MedComms has a defined career path
Further compounding the lack of job openings and the lack of professional qualifications is the fact that SciComms doesn’t really have a defined career structure. You can be a successful communicator and you can point to your outputs as evidence of your work ethic, but as there isn’t really an industry sector focused squarely on this, the possibilities for career advancement are vague.
In contrast, MedComms has a structured and well-defined career path that goes from Associate Medical Writer to Medical Writer to Senior Medical Writer to Associate Scientific Director and beyond.

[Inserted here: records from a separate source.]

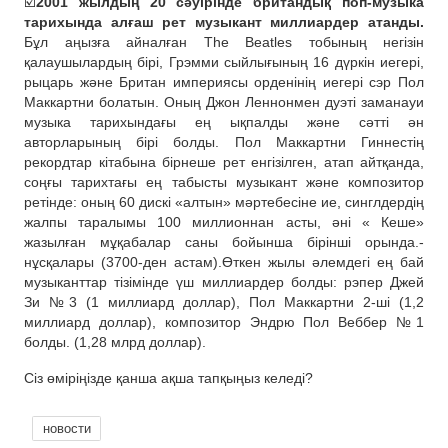
☑️
2001 жылдың 20 сәуірінде британдық поп-музыка
тарихында алғаш рет музыкант миллиардер атанды.
Бұл аңызға айналған The Beatles тобының негізін
қалаушылардың бірі, Грэмми сыйлығының 16 дүркін иегері,
рыцарь және Британ империясы орденінің иегері сэр Пол
Маккартни болатын. Оның Джон Леннонмен дуэті заманауи
музыка тарихындағы ең ықпалды және сәтті ән
авторларының бірі болды. Пол Маккартни Гиннестің
рекордтар кітабына бірнеше рет енгізілген, атап айтқанда,
соңғы тарихтағы ең табысты музыкант және композитор
ретінде: оның 60 дискі «алтын» мәртебесіне ие, синглдердің
жалпы таралымы 100 миллионнан асты, әні « Кеше»
жазылған мұқабалар саны бойынша бірінші орында.-
нұсқалары (3700-ден астам).Өткен жылы әлемдегі ең бай
музыканттар тізімінде үш миллиардер болды: рэпер Джей
Зи №3 (1 миллиард доллар), Пол Маккартни 2-ші (1,2
миллиард доллар), композитор Эндрю Пол Веббер №1
болды. (1,28 млрд доллар).
Сіз өміріңізде қанша ақша тапқыңыз келеді?
новости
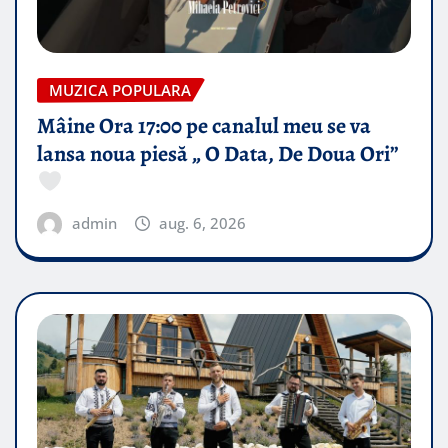
MUZICA POPULARA
Mâine Ora 17:00 pe canalul meu se va
lansa noua piesă „ O Data, De Doua Ori”
admin
aug. 6, 2026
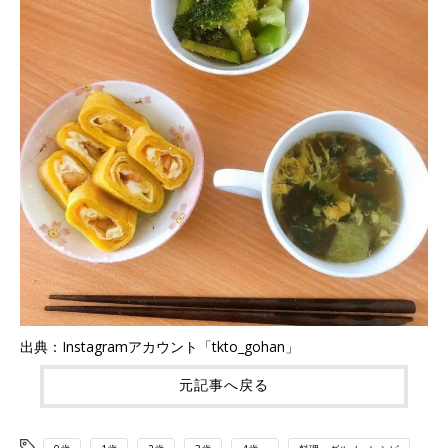
出典：Instagramアカウント「tkto_gohan」
元記事へ戻る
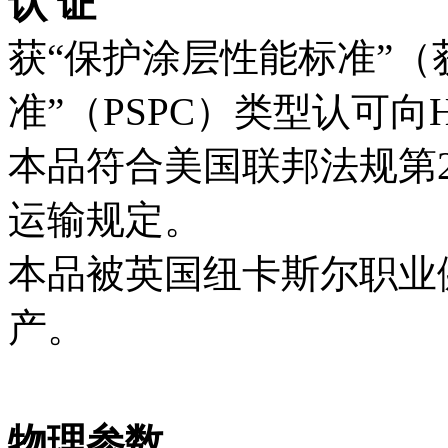
认 证
获“保护涂层性能标准”（
准”（PSPC）类型认可向
本品符合美国联邦法规第21
运输规定。
本品被英国纽卡斯尔职业
产。
物理参数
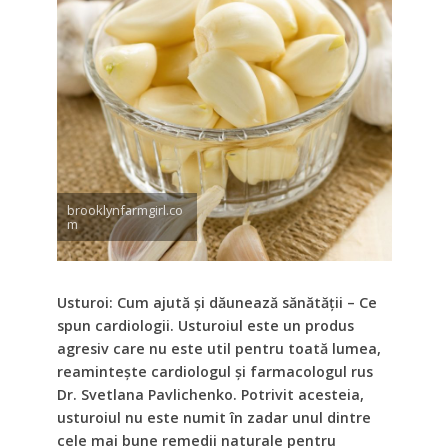
brooklynfarmgirl.co
m
Usturoi: Cum ajută și dăunează sănătății – Ce
spun cardiologii. Usturoiul este un produs
agresiv care nu este util pentru toată lumea,
reamintește cardiologul și farmacologul rus
Dr. Svetlana Pavlichenko. Potrivit acesteia,
usturoiul nu este numit în zadar unul dintre
cele mai bune remedii naturale pentru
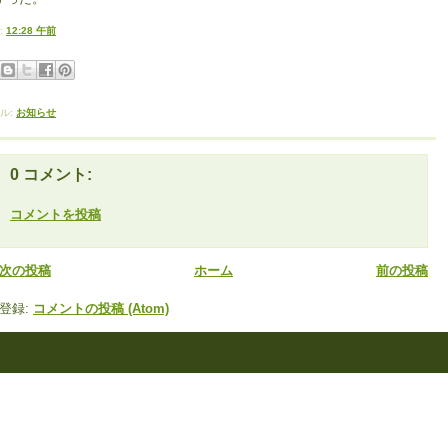
:
12:28 午前
ル:
お知らせ
0 コメント:
コメントを投稿
次の投稿
ホーム
前の投稿
登録:
コメントの投稿 (Atom)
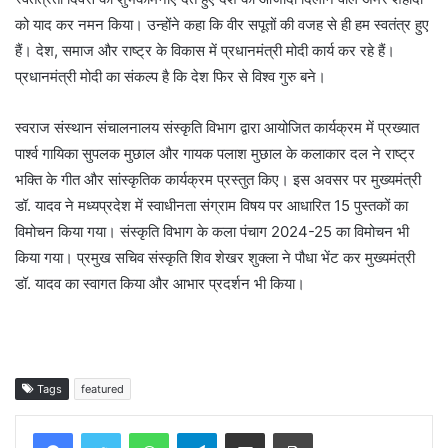
को याद कर नमन किया। उन्होंने कहा कि वीर सपूतों की वजह से ही हम स्वतंत्र हुए
हैं। देश, समाज और राष्ट्र के विकास में प्रधानमंत्री मोदी कार्य कर रहे हैं।
प्रधानमंत्री मोदी का संकल्प है कि देश फिर से विश्व गुरु बने।
स्वराज संस्थान संचालनालय संस्कृति विभाग द्वारा आयोजित कार्यक्रम में प्रख्यात
पार्श्व गायिका सुपलक मुछाल और गायक पलाश मुछाल के कलाकार दल ने राष्ट्र
भक्ति के गीत और सांस्कृतिक कार्यक्रम प्रस्तुत किए। इस अवसर पर मुख्यमंत्री
डॉ. यादव ने मध्यप्रदेश में स्वाधीनता संग्राम विषय पर आधारित 15 पुस्तकों का
विमोचन किया गया। संस्कृति विभाग के कला पंचाग 2024-25 का विमोचन भी
किया गया। प्रमुख सचिव संस्कृति शिव शेखर शुक्ला ने पौधा भेंट कर मुख्यमंत्री
डॉ. यादव का स्वागत किया और आभार प्रदर्शन भी किया।
Tags
featured
WhatsApp
Telegram
Share via Email
Print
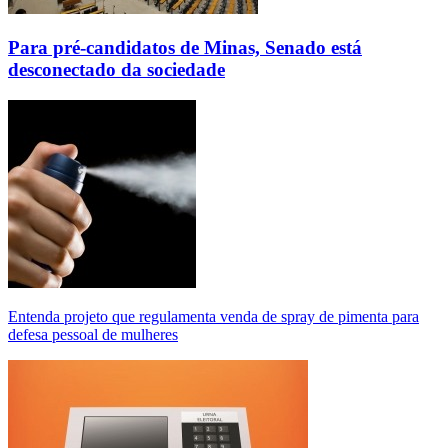
Para pré-candidatos de Minas, Senado está
desconectado da sociedade
Entenda projeto que regulamenta venda de spray de pimenta para
defesa pessoal de mulheres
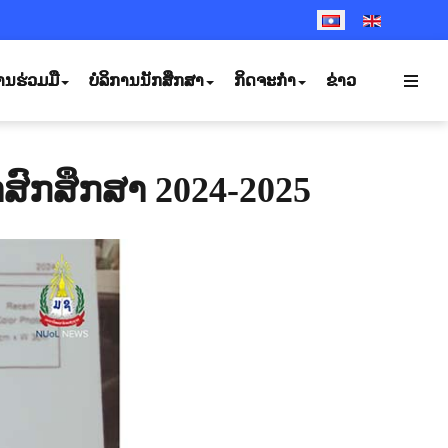
SELECT YOUR LANGUA
ານຮ່ວມມື
ບໍລິການນັກສຶກສາ
ກິດຈະກຳ
ຂ່າວ
ົກສຶກສາ 2024-2025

Why I’m glad I chose MedComms as an industry career
After I resigned from my position in academia, I think a lot of friends and colleagues were expecting me to either go in for SciComm or publishing, because it was no secret that I enjoyed writing.
Scientific publishing is a great career option but it’s one I decided against for reasons outlined below. SciComm was attractive but I realised pretty early on that there simply weren’t any openings, and it shares some of the disadvantages of a publishing career as well. I confess I’d never even heard of MedComms before I left academia (for some reason, it seems to fly under the radar and almost everybody stumbles into it) but once I discovered it I was pretty sure it was exactly what I was looking for, and every experience since then has borne that intuition out.
As a MedComms pubs specialist, I now spend my days preparing figures, writing manuscripts, helping shape those stories in collaboration with industry clients and expert physicians – in other words, taking all my favourite bits of academic research and applying those same skills to the publication and dissemination of industry-funded biomedical research. My name no longer appears as an author, but I still feel engaged and involved, and the intrinsic real-world relevance of everything we do is a massive buzz.
As a former researcher, and someone who lives and breathes and loves scientific research, this direct connection with the data is critically important. I don’t know why, and it might just be me, but I simply wouldn’t feel like a stakeholder if my role was to be promoting someone else’s research, as SciComm involves. It’s the same reason I decided that I didn’t want to be a journal editor – handling other people’s manuscripts would feel like standing outside of a shop window with my nose pressed up against the glass.
With MedComms, I’m feel as though I’m still involved in research, and I’m helping to shape the narratives of abstracts/posters/oral presentations/manuscripts that are coming out of clinical trials and other pharmaceutical activities.
To be clear, I’m not bashing SciComm. I love SciComm and I love doing SciComm (that’s what this blog is, after all) and if you can make SciComm work for you that’s a wonderful thing…but right now, I think MedComms offers a far more structured and satisfying non-academic career choice. It’s an entire sector of the biotech/pharma industry that is built around the application of writing/communicating/organising skills. I still do SciComm in my free time, but it’s MedComms, not SciComm, that I get paid for.